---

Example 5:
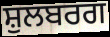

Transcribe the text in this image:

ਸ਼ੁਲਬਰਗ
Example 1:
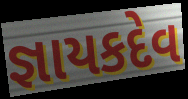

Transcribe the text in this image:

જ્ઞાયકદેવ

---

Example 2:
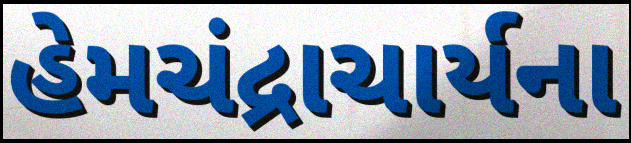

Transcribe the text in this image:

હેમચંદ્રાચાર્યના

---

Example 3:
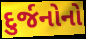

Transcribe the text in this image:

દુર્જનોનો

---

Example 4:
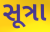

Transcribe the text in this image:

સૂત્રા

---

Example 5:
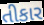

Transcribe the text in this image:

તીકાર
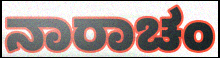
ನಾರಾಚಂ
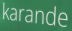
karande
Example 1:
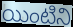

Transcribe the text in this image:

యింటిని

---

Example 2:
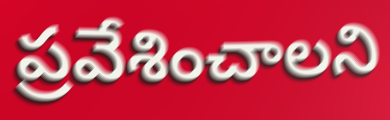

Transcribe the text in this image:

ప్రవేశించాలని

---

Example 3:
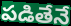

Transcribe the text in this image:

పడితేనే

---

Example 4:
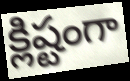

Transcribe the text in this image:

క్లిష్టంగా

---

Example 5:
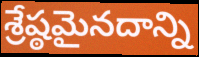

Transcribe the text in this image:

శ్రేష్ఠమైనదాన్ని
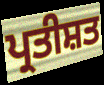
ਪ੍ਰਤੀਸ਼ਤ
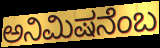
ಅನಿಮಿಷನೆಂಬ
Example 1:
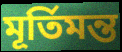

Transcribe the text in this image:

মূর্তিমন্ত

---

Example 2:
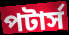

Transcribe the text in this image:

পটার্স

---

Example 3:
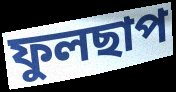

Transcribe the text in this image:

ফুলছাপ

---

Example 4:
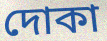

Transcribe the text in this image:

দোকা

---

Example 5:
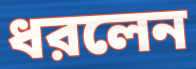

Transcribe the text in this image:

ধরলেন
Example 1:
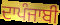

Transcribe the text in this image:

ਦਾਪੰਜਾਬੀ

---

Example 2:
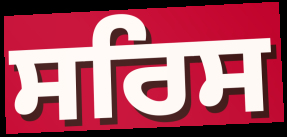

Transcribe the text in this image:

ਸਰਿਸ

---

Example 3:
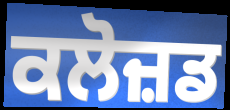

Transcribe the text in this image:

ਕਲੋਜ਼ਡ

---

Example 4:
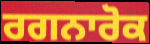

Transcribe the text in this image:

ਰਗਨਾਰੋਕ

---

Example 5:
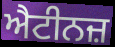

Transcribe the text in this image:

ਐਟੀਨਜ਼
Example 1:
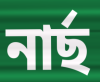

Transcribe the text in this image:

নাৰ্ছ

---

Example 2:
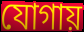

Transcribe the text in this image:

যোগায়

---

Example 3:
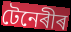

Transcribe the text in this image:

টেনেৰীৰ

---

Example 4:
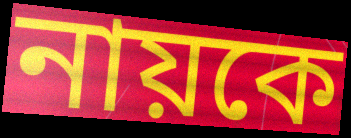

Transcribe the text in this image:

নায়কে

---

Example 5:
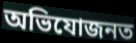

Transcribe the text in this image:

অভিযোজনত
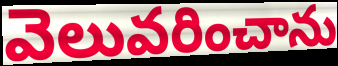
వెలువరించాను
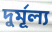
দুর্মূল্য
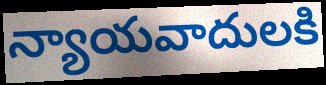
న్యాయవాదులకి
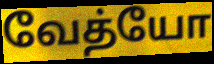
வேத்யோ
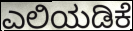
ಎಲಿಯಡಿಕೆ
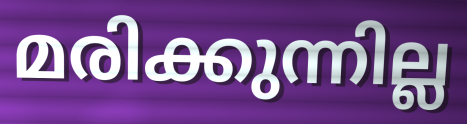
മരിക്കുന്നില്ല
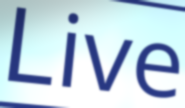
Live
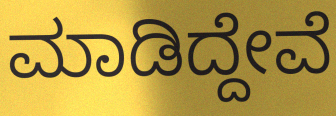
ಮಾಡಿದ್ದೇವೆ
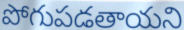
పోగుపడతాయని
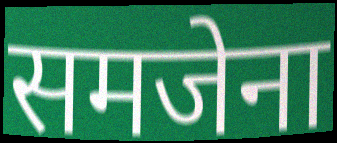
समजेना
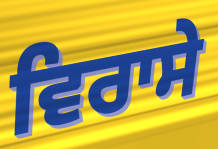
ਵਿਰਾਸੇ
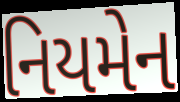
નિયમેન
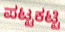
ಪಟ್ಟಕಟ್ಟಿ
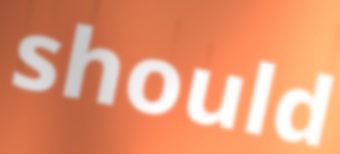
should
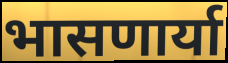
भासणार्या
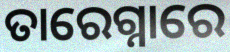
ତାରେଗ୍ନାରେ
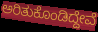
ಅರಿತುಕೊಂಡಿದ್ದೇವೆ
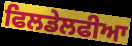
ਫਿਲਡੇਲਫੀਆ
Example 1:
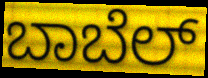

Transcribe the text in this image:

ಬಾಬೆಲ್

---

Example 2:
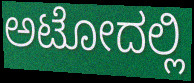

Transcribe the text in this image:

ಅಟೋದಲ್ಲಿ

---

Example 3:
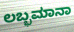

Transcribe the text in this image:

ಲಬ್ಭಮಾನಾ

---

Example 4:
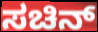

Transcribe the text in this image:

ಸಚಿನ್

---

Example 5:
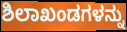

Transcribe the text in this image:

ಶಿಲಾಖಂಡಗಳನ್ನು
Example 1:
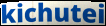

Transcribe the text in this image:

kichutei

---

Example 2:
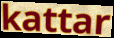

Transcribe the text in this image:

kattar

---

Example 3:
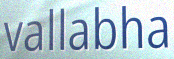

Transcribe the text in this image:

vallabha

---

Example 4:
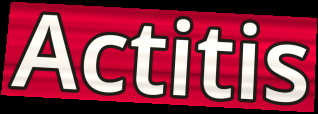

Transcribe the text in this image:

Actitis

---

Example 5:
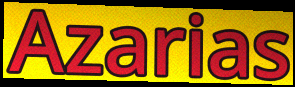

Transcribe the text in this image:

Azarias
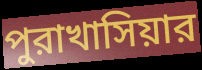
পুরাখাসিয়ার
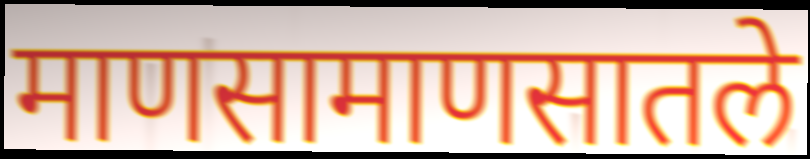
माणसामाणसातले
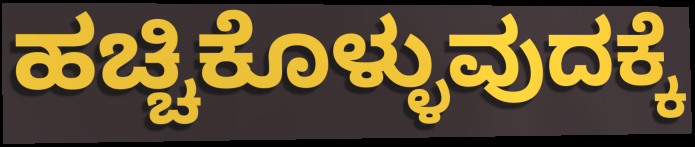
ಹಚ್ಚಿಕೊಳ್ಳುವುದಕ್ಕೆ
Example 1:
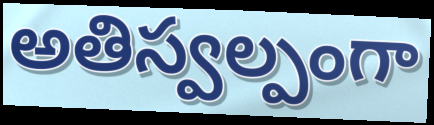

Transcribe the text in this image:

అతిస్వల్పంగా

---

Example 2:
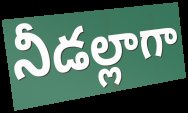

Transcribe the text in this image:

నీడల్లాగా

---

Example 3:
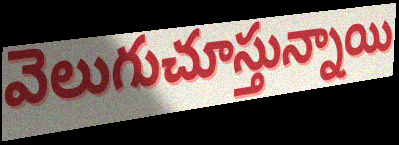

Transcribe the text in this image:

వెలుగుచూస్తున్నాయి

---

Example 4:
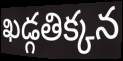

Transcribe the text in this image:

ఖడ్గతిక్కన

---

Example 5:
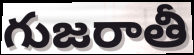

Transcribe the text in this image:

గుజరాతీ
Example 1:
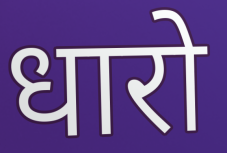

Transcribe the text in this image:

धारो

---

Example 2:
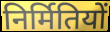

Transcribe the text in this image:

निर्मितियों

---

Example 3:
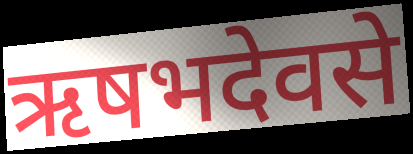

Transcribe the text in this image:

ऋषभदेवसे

**Brief**
Render the data above verbatim and without pictures.

**Exercise solution**
---

Example 5:

Transcribe the text in this image:

ਸ਼ੁਲਬਰਗ
Example 1:

Transcribe the text in this image:

જ્ઞાયકદેવ

---

Example 2:

Transcribe the text in this image:

હેમચંદ્રાચાર્યના

---

Example 3:

Transcribe the text in this image:

દુર્જનોનો

---

Example 4:

Transcribe the text in this image:

સૂત્રા

---

Example 5:

Transcribe the text in this image:

તીકાર
ನಾರಾಚಂ
karande
Example 1:

Transcribe the text in this image:

యింటిని

---

Example 2:

Transcribe the text in this image:

ప్రవేశించాలని

---

Example 3:

Transcribe the text in this image:

పడితేనే

---

Example 4:

Transcribe the text in this image:

క్లిష్టంగా

---

Example 5:

Transcribe the text in this image:

శ్రేష్ఠమైనదాన్ని
ਪ੍ਰਤੀਸ਼ਤ
ಅನಿಮಿಷನೆಂಬ
Example 1:

Transcribe the text in this image:

মূর্তিমন্ত

---

Example 2:

Transcribe the text in this image:

পটার্স

---

Example 3:

Transcribe the text in this image:

ফুলছাপ

---

Example 4:

Transcribe the text in this image:

দোকা

---

Example 5:

Transcribe the text in this image:

ধরলেন
Example 1:

Transcribe the text in this image:

ਦਾਪੰਜਾਬੀ

---

Example 2:

Transcribe the text in this image:

ਸਰਿਸ

---

Example 3:

Transcribe the text in this image:

ਕਲੋਜ਼ਡ

---

Example 4:

Transcribe the text in this image:

ਰਗਨਾਰੋਕ

---

Example 5:

Transcribe the text in this image:

ਐਟੀਨਜ਼
Example 1:

Transcribe the text in this image:

নাৰ্ছ

---

Example 2:

Transcribe the text in this image:

যোগায়

---

Example 3:

Transcribe the text in this image:

টেনেৰীৰ

---

Example 4:

Transcribe the text in this image:

নায়কে

---

Example 5:

Transcribe the text in this image:

অভিযোজনত
వెలువరించాను
দুর্মূল্য
న్యాయవాదులకి
வேத்யோ
ಎಲಿಯಡಿಕೆ
മരിക്കുന്നില്ല
Live
ಮಾಡಿದ್ದೇವೆ
పోగుపడతాయని
समजेना
ਵਿਰਾਸੇ
નિયમેન
ಪಟ್ಟಕಟ್ಟಿ
should
भासणार्या
ତାରେଗ୍ନାରେ
ಅರಿತುಕೊಂಡಿದ್ದೇವೆ
ਫਿਲਡੇਲਫੀਆ
Example 1:

Transcribe the text in this image:

ಬಾಬೆಲ್

---

Example 2:

Transcribe the text in this image:

ಅಟೋದಲ್ಲಿ

---

Example 3:

Transcribe the text in this image:

ಲಬ್ಭಮಾನಾ

---

Example 4:

Transcribe the text in this image:

ಸಚಿನ್

---

Example 5:

Transcribe the text in this image:

ಶಿಲಾಖಂಡಗಳನ್ನು
Example 1:

Transcribe the text in this image:

kichutei

---

Example 2:

Transcribe the text in this image:

kattar

---

Example 3:

Transcribe the text in this image:

vallabha

---

Example 4:

Transcribe the text in this image:

Actitis

---

Example 5:

Transcribe the text in this image:

Azarias
পুরাখাসিয়ার
माणसामाणसातले
ಹಚ್ಚಿಕೊಳ್ಳುವುದಕ್ಕೆ
Example 1:

Transcribe the text in this image:

అతిస్వల్పంగా

---

Example 2:

Transcribe the text in this image:

నీడల్లాగా

---

Example 3:

Transcribe the text in this image:

వెలుగుచూస్తున్నాయి

---

Example 4:

Transcribe the text in this image:

ఖడ్గతిక్కన

---

Example 5:

Transcribe the text in this image:

గుజరాతీ
Example 1:

Transcribe the text in this image:

धारो

---

Example 2:

Transcribe the text in this image:

निर्मितियों

---

Example 3:

Transcribe the text in this image:

ऋषभदेवसे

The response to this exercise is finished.